Page extract:
The Titans signed five new players for the 2010 season in Joe Tomane, Marshall Chalk, Riley Brown, Clinton Toopi, Greg Bird and Steve Michaels

The Titans lost a number of players for the 2010 season, including Ben Jeffery, Brenton Bowen, Chris Walker, Daniel Conn, Brett Delaney and Siosaia Vave.

For the second year in succession the Titans qualified for the finals, finishing 4th and thereby earning a home qualifying final against the fifth-placed New Zealand Warriors. The Titans' 28–16 win, coupled with losses for two other top four teams, meant that the Titans earned the week off and a right to host a preliminary final at the larger Suncorp Stadium, which turned out to be its 100th ever premiership match. The Titans lost to the resurgent Sydney Roosters, 32–6, ending their season one week short of the Grand Final. After 2010 the Titans finished up 4th overall in the 2010 NRL season, with Mat Rogers retiring at the conclusion of the season.

2011–2012: The wooden spoon and player turnover

During the off-season the Titans lost inspirational five-eighth Mat Rogers to retirement.

To date the Titans have recorded their worst ever start to a season, losing four of their first five matches against St. George Illawarra, Melbourne, the Brisbane Broncos and North Queensland by scorelines of 16–25, 16–38, 10–12 and 16–20 respectively. They never recovered from their horror start to the year only winning 6 games all year which is their worst season to date finishing on 16 points and receiving the wooden spoon.

The Titans signed seven new players for the 2012 season including former Australian and NSW representative Jamal Idris and current QLD representative Nate Myles former Cronulla Sharks prop Luke Douglas They also lost key foundation players such as Preston Campbell, Anthony Laffranchi, Nathan Friend and Mat Rogers.

The club started their 2012 with an impressive 18–0 win over the North Queensland Cowboys away from home. However, the success was very short lived, losing the next 5 in a row, 4 of which were at home. Round 7 saw Aidan Sezer make his NRL Debut Against the Manly Sea Eagles at Brookvale Oval. The Titans produced a 26-14 upset, with Sezer scoring in his debut. Debutant for the Titans Jamal Idris coughing up 2 tries in the round 7 match up. The next two games were losses.

From rounds 10–21, the Titans managed a mid season revival. In the period, the club only lost three times, with seven wins and two byes. The revival was not enough to push them into the finals, as they lost 4 of their last 5 matches.

Financial problems
In March 2012 it was found that the Titans had fallen into $35 million debt. The team fought wind-up proceedings in the Federal Court and managed to survive the crippling situation. Newly appointed CEO David May revealed that the club was debt free in 2013.

2013–2014: Promising starts, mid-season fadeouts and salary cap breach

The Titans only signed a handful of players for the 2013 season, most notably Australian and Queensland representative Dave Taylor, as well as controversial halfback Albert Kelly, who had been sacked from his previous 2 clubs. The club, however, also lost their captain Scott Prince to the Brisbane Broncos.

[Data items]

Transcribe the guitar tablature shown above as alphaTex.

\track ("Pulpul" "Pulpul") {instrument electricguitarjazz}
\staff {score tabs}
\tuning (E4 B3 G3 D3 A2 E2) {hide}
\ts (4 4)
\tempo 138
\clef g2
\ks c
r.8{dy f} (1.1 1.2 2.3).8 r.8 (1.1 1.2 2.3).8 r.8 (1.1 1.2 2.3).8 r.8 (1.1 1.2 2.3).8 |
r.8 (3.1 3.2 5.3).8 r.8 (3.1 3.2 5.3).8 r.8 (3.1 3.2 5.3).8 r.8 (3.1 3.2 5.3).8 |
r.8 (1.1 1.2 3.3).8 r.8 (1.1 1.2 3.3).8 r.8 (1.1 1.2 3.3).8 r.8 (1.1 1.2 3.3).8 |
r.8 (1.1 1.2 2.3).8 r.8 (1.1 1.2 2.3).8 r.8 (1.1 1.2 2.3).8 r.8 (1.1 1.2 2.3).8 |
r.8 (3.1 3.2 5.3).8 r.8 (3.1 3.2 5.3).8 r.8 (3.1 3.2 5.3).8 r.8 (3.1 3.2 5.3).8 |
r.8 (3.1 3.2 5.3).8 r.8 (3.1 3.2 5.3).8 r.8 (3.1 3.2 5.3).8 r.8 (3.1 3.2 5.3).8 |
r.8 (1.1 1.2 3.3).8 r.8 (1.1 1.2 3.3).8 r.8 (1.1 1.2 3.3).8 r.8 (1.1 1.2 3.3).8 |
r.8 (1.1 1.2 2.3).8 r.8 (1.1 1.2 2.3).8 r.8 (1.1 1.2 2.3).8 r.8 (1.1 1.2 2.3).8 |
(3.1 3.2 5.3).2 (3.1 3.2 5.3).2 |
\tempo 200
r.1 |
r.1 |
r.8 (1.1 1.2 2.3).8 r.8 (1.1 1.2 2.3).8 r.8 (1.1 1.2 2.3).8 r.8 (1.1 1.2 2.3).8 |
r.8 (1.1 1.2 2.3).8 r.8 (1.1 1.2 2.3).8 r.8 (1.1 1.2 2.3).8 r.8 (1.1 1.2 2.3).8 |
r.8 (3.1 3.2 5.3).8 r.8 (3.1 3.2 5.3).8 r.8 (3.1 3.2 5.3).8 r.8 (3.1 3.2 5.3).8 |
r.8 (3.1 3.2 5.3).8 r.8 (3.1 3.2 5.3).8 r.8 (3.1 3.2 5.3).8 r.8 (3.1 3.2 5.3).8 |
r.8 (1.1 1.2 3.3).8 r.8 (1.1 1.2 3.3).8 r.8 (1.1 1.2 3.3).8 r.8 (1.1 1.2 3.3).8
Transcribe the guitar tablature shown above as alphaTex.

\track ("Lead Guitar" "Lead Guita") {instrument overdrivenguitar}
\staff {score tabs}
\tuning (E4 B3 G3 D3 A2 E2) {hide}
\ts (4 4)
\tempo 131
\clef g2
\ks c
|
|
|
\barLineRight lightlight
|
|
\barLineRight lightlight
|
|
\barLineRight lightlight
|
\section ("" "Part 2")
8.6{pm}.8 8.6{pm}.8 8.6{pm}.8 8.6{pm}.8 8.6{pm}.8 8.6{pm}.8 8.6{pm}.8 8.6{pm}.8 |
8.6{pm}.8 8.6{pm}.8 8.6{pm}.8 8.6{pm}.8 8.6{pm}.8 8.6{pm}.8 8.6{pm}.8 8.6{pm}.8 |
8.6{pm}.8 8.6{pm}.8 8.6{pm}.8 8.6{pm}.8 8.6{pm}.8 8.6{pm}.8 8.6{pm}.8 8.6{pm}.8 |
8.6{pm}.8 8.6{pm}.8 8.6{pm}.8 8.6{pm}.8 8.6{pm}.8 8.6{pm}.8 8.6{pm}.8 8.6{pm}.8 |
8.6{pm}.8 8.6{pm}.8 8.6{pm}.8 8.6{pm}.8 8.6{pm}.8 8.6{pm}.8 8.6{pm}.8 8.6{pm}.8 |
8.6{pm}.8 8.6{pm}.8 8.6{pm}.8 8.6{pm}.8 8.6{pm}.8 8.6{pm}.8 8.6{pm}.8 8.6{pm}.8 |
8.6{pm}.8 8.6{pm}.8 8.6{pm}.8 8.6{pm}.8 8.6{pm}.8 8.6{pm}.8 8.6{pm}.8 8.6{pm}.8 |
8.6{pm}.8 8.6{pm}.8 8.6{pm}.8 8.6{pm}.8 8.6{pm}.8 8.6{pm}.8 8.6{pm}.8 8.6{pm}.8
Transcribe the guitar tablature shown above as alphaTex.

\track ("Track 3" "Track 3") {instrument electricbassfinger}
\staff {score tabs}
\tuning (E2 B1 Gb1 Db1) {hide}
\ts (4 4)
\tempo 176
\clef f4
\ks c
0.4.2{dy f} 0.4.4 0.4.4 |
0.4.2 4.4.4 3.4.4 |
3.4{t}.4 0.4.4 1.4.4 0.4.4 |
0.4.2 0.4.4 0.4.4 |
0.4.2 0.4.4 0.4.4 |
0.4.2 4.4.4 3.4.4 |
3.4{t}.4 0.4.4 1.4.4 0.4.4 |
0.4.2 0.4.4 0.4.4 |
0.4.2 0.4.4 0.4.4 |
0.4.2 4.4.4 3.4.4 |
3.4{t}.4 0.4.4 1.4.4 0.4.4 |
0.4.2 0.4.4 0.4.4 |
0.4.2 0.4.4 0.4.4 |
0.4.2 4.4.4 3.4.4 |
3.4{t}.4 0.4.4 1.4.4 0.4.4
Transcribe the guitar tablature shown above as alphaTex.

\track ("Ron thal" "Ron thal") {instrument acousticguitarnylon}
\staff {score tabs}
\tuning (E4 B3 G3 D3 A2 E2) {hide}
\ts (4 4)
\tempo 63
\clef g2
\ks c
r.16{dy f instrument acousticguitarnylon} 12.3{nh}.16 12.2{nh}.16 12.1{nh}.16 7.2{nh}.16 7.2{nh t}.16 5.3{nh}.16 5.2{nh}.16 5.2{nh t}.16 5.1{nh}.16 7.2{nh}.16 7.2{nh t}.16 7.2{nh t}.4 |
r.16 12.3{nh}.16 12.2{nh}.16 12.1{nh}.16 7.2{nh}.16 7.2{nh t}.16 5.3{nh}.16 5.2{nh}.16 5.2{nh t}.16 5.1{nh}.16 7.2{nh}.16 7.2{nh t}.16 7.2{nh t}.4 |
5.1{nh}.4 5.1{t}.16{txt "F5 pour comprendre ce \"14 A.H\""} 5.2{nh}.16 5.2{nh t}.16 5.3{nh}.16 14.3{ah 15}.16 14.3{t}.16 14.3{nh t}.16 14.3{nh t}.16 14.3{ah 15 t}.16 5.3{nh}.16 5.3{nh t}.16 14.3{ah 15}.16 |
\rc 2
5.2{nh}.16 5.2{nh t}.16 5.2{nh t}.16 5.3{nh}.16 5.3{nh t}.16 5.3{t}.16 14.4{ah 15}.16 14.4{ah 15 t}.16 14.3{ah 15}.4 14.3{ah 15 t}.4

Set tasks:
#1 According to the Titans page extract, what was the score of the Titans' home qualifying final win over the New Zealand Warriors?
#2 Return each line of the records that contains the string "tempo".

Final results:
#1 The Titans won 28–16.

#2
\tempo 138
\tempo 200
\tempo 131
\tempo 176
\tempo 63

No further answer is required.